▸ **AIM OF THE EXERCISE**
Using the records that appear below, write out exactly the lines from the one with "## [Unreleased]" through the one with "de usuários administrativos", keeping both end lines.

(Source records)
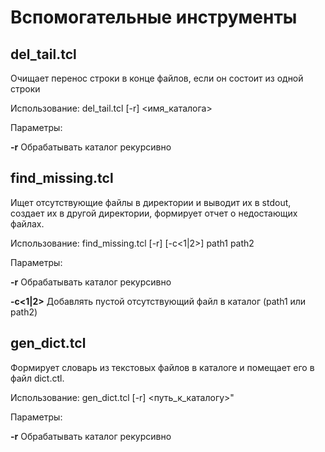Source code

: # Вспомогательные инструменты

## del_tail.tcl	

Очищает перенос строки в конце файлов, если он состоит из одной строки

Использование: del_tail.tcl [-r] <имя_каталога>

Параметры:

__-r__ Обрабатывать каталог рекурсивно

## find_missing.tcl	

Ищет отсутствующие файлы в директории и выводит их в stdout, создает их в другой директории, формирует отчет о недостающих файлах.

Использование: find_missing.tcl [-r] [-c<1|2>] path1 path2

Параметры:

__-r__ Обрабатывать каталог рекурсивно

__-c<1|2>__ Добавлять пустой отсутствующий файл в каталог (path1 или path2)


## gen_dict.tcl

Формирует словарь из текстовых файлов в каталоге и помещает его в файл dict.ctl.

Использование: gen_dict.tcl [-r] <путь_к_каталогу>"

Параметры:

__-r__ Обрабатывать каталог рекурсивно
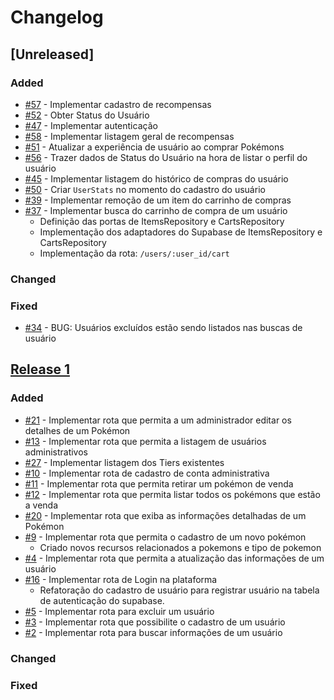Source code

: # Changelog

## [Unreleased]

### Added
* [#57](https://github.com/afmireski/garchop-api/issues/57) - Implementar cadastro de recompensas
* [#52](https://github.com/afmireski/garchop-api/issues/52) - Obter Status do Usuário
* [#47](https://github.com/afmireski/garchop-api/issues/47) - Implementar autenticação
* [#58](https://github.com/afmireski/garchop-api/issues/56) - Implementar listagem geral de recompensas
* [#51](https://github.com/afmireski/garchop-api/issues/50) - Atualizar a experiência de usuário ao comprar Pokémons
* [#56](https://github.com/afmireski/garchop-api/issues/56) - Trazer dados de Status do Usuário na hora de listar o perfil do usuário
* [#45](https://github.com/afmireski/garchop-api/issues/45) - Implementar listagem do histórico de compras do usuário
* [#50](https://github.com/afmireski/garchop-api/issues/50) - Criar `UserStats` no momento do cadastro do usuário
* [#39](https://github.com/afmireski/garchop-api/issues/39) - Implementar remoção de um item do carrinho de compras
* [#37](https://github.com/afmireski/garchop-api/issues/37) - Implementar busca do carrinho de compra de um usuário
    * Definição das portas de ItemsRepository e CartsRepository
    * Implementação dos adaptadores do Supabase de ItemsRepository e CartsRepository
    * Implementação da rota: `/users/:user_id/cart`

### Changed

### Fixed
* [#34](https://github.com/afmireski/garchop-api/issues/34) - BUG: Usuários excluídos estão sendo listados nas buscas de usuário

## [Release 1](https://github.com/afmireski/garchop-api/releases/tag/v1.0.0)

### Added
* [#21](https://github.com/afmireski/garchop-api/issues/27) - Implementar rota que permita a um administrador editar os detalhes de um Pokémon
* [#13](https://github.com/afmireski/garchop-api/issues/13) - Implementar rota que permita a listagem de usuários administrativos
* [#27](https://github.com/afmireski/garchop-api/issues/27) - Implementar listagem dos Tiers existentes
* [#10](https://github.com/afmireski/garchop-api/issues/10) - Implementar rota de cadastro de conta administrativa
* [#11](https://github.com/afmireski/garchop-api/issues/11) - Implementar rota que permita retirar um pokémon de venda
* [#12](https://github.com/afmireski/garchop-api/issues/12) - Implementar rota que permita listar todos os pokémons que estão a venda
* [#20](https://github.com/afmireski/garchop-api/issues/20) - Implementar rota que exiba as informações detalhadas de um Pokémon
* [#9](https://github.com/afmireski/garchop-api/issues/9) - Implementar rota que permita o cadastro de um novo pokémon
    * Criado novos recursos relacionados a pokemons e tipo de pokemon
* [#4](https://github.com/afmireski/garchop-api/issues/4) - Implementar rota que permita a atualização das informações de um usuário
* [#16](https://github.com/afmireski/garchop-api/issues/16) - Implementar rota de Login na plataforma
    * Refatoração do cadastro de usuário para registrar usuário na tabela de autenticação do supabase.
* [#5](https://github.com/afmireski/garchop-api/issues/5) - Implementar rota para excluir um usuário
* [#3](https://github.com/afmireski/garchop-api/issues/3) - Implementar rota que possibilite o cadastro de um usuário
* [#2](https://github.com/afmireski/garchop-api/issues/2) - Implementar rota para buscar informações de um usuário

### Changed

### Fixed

▸ **COMPLETED TASK**
## [Unreleased]

### Added
* [#57](https://github.com/afmireski/garchop-api/issues/57) - Implementar cadastro de recompensas
* [#52](https://github.com/afmireski/garchop-api/issues/52) - Obter Status do Usuário
* [#47](https://github.com/afmireski/garchop-api/issues/47) - Implementar autenticação
* [#58](https://github.com/afmireski/garchop-api/issues/56) - Implementar listagem geral de recompensas
* [#51](https://github.com/afmireski/garchop-api/issues/50) - Atualizar a experiência de usuário ao comprar Pokémons
* [#56](https://github.com/afmireski/garchop-api/issues/56) - Trazer dados de Status do Usuário na hora de listar o perfil do usuário
* [#45](https://github.com/afmireski/garchop-api/issues/45) - Implementar listagem do histórico de compras do usuário
* [#50](https://github.com/afmireski/garchop-api/issues/50) - Criar `UserStats` no momento do cadastro do usuário
* [#39](https://github.com/afmireski/garchop-api/issues/39) - Implementar remoção de um item do carrinho de compras
* [#37](https://github.com/afmireski/garchop-api/issues/37) - Implementar busca do carrinho de compra de um usuário
    * Definição das portas de ItemsRepository e CartsRepository
    * Implementação dos adaptadores do Supabase de ItemsRepository e CartsRepository
    * Implementação da rota: `/users/:user_id/cart`

### Changed

### Fixed
* [#34](https://github.com/afmireski/garchop-api/issues/34) - BUG: Usuários excluídos estão sendo listados nas buscas de usuário

## [Release 1](https://github.com/afmireski/garchop-api/releases/tag/v1.0.0)

### Added
* [#21](https://github.com/afmireski/garchop-api/issues/27) - Implementar rota que permita a um administrador editar os detalhes de um Pokémon
* [#13](https://github.com/afmireski/garchop-api/issues/13) - Implementar rota que permita a listagem de usuários administrativos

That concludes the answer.